The roaring twenties – the prohibition - Maxicours

The roaring twenties – the prohibition

1913: Webb Kenyan Act banning the transportation of alcohol into the dry states which were mainly located in the rural South.
1919: 18th Amendment forbidding the selling and making of any drink with more than one degree of alcohol. It is the beginning of prohibition.
1919, October, 28th: Volstead Act, according to which any drink containing more than 0,5% of alcohol was said to be alcoholic.
1920: enforcement of the 18th Amendment and of the dry laws.
1929, February 14th: Valentine's Day massacre. Al Capone's gang killed 7 persons in Chicago.
1933: 21st Amendment cancelled the 18th. It was the end of the prohibition.
1. The origins
a. Economic, politic and social reasons
Till World War I, breweries and distilleries had managed to stem those who wanted to prohibit alcohol because their lobbies were powerful. But the records of the war had shown that between 1911 and 1914 heavy drinking had reached a peak.

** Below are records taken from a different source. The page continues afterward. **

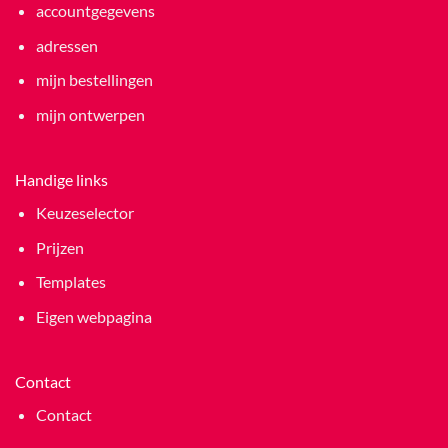
accountgegevens
adressen
mijn bestellingen
mijn ontwerpen
Handige links
Keuzeselector
Prijzen
Templates
Eigen webpagina
Contact
Contact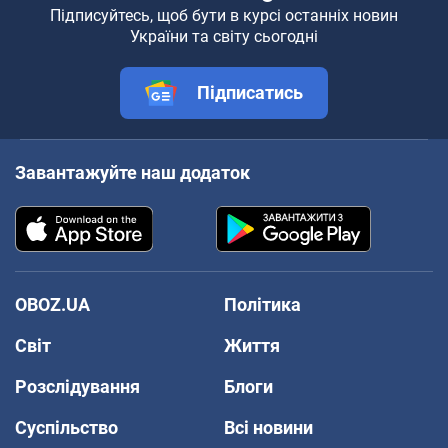
Підписуйтесь, щоб бути в курсі останніх новин
України та світу сьогодні
Підписатись
Завантажуйте наш додаток
OBOZ.UA
Політика
Світ
Життя
Розслідування
Блоги
Суспільство
Всі новини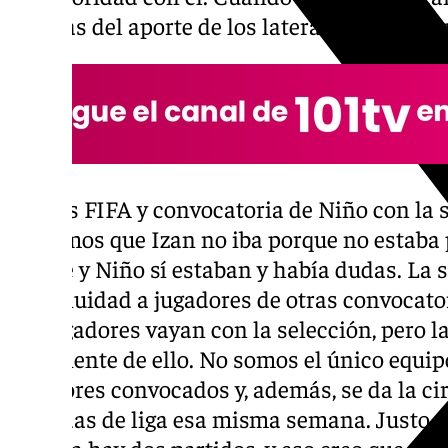
además del aporte de los laterales, que da
Fechas FIFA y convocatoria de Niño con la 
sabíamos que Izan no iba porque no estaba 
Chupe y Niño sí estaban y había dudas. La 
continuidad a jugadores de otras convocator
los jugadores vayan con la selección, pero la
consciente de ello. No somos el único equip
jugadores convocados y, además, se da la c
jornadas de liga esa misma semana. Justo 
España hay dos partidos, y eso creo que deb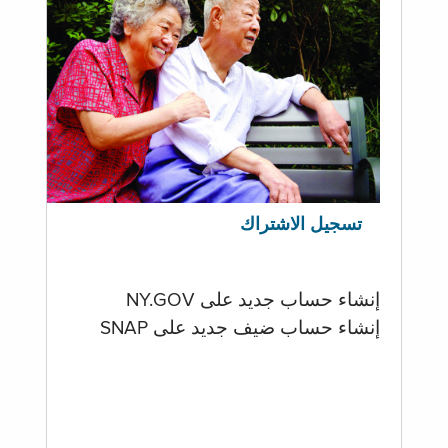
تسجيل الاشتراك
إنشاء حساب جديد على NY.GOV
إنشاء حساب ضيف جديد على SNAP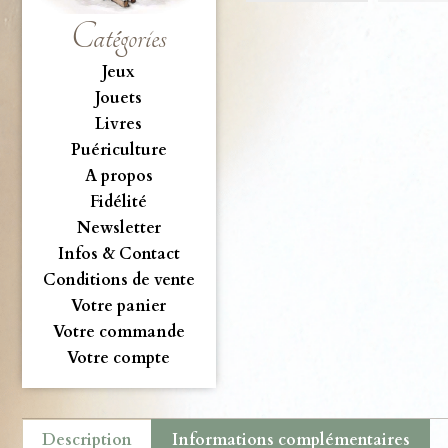
Catégories
Jeux
Jouets
Livres
Puériculture
A propos
Fidélité
Newsletter
Infos & Contact
Conditions de vente
Votre panier
Votre commande
Votre compte
Description
Informations complémentaires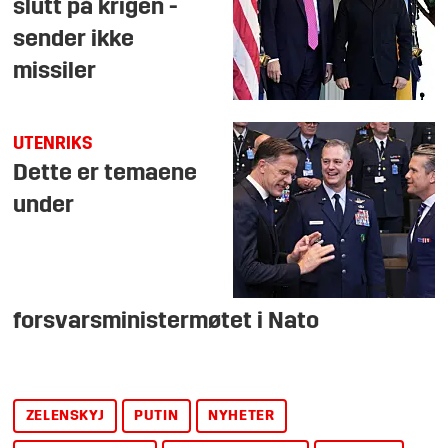
slutt på krigen -
sender ikke
missiler
UTENRIKS
Dette er temaene
under
forsvarsministermøtet i Nato
ZELENSKYJ
PUTIN
NYHETER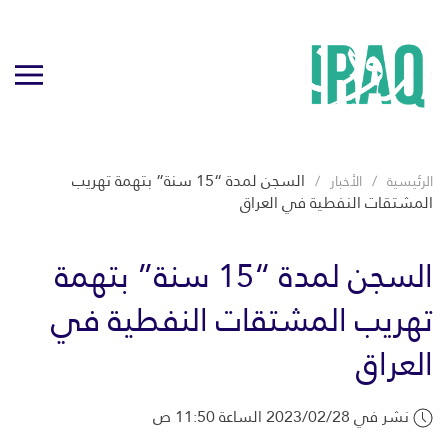
السجن لمدة “15 سنة” بتهمة تهريب
الرئيسية
الأخبار
المشتقات النفطية في العراق
السجن لمدة “15 سنة” بتهمة
تهريب المشتقات النفطية في
العراق
نشر في 2023/02/28 الساعة 11:50 ص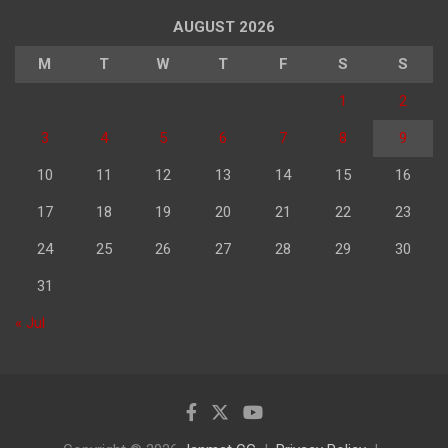
AUGUST 2026
M
T
W
T
F
S
S
1
2
3
4
5
6
7
8
9
10
11
12
13
14
15
16
17
18
19
20
21
22
23
24
25
26
27
28
29
30
31
« Jul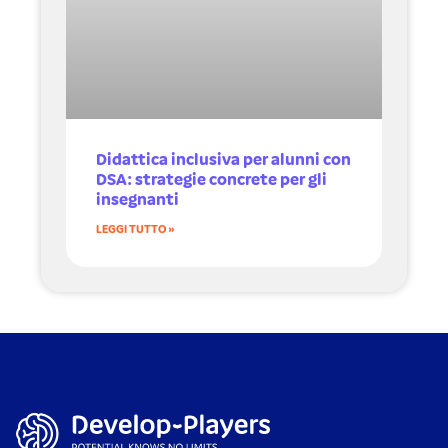
Didattica inclusiva per alunni con
DSA: strategie concrete per gli
insegnanti
LEGGI TUTTO »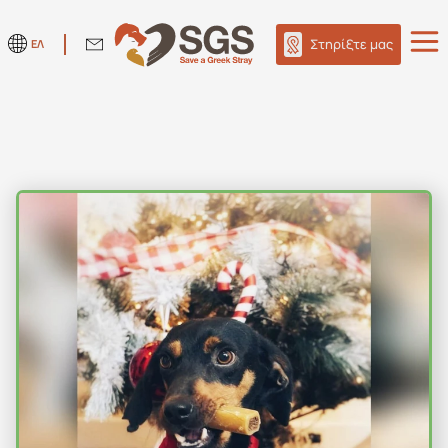
Στηρίξτε μας
ΕΛ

Besides the prohibitionists believed it would be a radical solution: it would save some income, it would cleanse politics (political manipulation was identified with saloons) and increase the safety on plants.

b. Ideological reasons
The middle-class thought its values were endangered. For them, the drinking habits of the poor were an insult to morality. They also considered the saloon as a refuge for the immigrants.
Yet, in the North, many people felt it was an interference with individual freedom as guaranteed by the Constitution.
2. The consequences
a. Gangsterism
Gangsterism increased with the development of the car and of the machine-gun, but also with the prohibition.
The police didn't have the means to enforce the law as they should have.
Smugglers managed to buy alcohol to illegal producers – or moonshiners – in the US or abroad and to sell it to bootleggers.
b. Drinking
Drinking behaviors changed. Hard drinking increased especially among groups such as the writers of the Lost Generation. People gathered in illegal bars (or speakeasies) to drink.

On the whole, the prohibition proved to be a failure socially and politically. During the Great Depression, public opinion realized it deprived many people of their job and that it contributed to the economic stagnation of the country.

The Association Against the Prohibition Amendment led a campaign to cancel the 18th Amendment. It backed up Democrats such as F.D. Roosevelt who was elected President in 1932.
In 1933, the 21st Amendment, which cancelled the 18th, was ratified. It was the end of the prohibition.